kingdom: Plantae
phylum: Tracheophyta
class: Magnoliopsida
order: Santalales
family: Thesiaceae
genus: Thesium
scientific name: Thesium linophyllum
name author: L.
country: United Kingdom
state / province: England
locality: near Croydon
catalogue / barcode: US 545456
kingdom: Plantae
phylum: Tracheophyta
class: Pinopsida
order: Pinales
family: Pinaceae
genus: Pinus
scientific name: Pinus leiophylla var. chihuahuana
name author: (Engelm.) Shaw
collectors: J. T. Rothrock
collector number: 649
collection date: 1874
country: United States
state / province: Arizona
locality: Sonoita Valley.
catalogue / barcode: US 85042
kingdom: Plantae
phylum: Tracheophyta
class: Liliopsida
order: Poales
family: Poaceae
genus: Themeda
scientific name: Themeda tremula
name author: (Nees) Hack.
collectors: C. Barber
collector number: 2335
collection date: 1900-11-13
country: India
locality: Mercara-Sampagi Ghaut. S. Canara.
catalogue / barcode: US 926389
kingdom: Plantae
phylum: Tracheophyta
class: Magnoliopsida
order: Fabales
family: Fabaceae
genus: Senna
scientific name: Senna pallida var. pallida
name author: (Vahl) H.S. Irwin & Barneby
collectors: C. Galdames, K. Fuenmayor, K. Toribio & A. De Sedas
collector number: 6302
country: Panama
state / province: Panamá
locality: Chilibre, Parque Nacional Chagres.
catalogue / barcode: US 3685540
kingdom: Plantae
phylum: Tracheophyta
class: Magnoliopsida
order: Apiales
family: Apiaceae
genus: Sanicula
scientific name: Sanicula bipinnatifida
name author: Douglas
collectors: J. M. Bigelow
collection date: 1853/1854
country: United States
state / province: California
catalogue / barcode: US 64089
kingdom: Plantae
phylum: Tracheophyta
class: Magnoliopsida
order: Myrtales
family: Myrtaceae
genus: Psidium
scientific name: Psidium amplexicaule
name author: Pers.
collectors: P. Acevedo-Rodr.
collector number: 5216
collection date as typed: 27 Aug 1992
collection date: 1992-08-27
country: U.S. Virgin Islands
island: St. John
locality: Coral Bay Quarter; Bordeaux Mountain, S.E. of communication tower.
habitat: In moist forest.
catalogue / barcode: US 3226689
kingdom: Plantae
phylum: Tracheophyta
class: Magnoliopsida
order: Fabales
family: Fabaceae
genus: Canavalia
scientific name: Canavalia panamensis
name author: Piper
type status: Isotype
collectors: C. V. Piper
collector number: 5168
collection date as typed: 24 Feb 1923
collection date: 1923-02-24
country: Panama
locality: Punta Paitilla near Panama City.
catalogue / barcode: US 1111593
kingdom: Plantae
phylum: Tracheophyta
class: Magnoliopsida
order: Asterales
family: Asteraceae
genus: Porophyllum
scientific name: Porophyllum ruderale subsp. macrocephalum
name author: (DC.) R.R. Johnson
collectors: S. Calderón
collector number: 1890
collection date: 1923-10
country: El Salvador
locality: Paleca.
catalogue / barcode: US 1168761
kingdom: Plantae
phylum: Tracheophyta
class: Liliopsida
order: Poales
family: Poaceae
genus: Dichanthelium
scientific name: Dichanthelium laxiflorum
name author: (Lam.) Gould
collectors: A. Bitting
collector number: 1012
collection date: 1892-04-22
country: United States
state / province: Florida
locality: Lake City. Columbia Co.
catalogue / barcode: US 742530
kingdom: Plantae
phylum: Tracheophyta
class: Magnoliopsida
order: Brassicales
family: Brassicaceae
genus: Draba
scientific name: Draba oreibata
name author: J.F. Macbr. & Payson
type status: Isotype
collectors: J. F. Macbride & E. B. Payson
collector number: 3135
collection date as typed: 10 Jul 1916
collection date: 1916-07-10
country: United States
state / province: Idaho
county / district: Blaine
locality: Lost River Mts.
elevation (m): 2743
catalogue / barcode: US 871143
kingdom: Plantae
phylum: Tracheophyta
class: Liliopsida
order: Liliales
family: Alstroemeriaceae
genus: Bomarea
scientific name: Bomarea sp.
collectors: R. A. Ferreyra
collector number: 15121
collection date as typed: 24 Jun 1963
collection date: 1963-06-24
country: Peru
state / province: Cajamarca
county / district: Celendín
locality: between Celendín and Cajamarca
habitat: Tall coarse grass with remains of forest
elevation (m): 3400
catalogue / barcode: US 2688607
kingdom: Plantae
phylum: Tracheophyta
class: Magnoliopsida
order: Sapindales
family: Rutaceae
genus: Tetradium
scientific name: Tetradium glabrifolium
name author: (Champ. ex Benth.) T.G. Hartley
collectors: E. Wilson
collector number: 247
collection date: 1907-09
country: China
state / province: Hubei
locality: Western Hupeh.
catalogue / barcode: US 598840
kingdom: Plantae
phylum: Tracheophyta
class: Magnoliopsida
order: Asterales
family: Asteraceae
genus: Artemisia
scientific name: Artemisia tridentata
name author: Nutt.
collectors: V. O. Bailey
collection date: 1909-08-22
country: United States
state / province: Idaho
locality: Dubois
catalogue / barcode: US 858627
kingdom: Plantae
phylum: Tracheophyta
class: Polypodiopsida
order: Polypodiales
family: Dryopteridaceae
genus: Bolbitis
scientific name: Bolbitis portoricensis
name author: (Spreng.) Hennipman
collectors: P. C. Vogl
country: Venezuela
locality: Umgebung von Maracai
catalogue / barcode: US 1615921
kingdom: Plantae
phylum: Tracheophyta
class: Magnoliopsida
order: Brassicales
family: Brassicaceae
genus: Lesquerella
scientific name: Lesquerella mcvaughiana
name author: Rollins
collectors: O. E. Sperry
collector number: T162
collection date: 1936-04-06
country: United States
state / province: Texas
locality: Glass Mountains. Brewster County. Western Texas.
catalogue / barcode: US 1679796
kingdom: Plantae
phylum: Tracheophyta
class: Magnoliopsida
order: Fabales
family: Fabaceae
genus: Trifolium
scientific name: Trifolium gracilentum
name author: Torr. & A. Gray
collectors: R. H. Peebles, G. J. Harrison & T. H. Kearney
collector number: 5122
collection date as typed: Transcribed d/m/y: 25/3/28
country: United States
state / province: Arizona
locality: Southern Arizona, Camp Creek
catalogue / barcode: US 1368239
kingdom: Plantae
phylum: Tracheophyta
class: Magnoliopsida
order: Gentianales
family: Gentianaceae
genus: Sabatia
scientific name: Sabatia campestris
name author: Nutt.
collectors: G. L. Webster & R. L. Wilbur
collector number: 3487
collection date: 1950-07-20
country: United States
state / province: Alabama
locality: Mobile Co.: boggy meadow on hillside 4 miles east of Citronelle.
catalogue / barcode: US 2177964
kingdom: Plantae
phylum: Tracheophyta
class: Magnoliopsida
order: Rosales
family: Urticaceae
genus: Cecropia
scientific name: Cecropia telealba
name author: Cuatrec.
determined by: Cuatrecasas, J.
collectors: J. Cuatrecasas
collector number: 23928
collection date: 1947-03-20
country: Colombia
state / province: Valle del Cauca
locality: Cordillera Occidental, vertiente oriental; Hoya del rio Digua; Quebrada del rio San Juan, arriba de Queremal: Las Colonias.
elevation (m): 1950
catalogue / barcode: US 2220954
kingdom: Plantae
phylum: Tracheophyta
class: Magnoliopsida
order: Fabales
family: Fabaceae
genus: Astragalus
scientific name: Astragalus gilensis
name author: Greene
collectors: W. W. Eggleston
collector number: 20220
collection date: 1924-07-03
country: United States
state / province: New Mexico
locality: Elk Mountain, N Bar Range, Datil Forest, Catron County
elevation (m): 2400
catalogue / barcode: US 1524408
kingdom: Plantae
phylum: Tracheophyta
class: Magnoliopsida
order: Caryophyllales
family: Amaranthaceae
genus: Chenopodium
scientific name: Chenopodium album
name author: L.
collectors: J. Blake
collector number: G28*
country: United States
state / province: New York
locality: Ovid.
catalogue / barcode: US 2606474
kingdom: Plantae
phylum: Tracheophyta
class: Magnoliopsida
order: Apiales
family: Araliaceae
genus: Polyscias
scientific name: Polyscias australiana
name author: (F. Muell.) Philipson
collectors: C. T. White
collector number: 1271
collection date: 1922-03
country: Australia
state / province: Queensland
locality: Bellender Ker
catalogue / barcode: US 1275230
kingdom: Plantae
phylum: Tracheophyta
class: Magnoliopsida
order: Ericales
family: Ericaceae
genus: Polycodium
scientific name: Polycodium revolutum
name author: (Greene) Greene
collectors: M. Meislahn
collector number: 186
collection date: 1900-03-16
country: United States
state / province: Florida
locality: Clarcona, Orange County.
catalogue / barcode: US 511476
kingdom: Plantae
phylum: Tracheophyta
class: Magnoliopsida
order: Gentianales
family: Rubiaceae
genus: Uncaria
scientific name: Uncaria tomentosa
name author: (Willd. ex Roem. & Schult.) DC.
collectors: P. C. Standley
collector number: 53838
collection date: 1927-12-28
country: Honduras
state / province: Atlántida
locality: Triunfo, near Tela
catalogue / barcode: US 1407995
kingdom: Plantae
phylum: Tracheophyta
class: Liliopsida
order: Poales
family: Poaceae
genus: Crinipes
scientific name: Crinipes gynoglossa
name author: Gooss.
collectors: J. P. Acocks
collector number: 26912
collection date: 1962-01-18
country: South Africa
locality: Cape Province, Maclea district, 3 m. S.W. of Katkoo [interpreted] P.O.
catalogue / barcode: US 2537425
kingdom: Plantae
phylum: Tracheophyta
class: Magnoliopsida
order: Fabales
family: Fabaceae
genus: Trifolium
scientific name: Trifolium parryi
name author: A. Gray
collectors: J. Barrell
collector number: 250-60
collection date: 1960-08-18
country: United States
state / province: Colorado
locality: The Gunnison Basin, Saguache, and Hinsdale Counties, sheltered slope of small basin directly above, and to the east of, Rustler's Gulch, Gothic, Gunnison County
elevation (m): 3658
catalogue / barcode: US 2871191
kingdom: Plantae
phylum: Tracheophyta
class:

──────────────────────────────

» **Do this**
Quote the rows word for word, beginning at the line that has "collection date: 1947-03-20" and stopping after the line that has "locality: Elk Mountain, N".

» **Written reply**
collection date: 1947-03-20
country: Colombia
state / province: Valle del Cauca
locality: Cordillera Occidental, vertiente oriental; Hoya del rio Digua; Quebrada del rio San Juan, arriba de Queremal: Las Colonias.
elevation (m): 1950
catalogue / barcode: US 2220954
kingdom: Plantae
phylum: Tracheophyta
class: Magnoliopsida
order: Fabales
family: Fabaceae
genus: Astragalus
scientific name: Astragalus gilensis
name author: Greene
collectors: W. W. Eggleston
collector number: 20220
collection date: 1924-07-03
country: United States
state / province: New Mexico
locality: Elk Mountain, N Bar Range, Datil Forest, Catron County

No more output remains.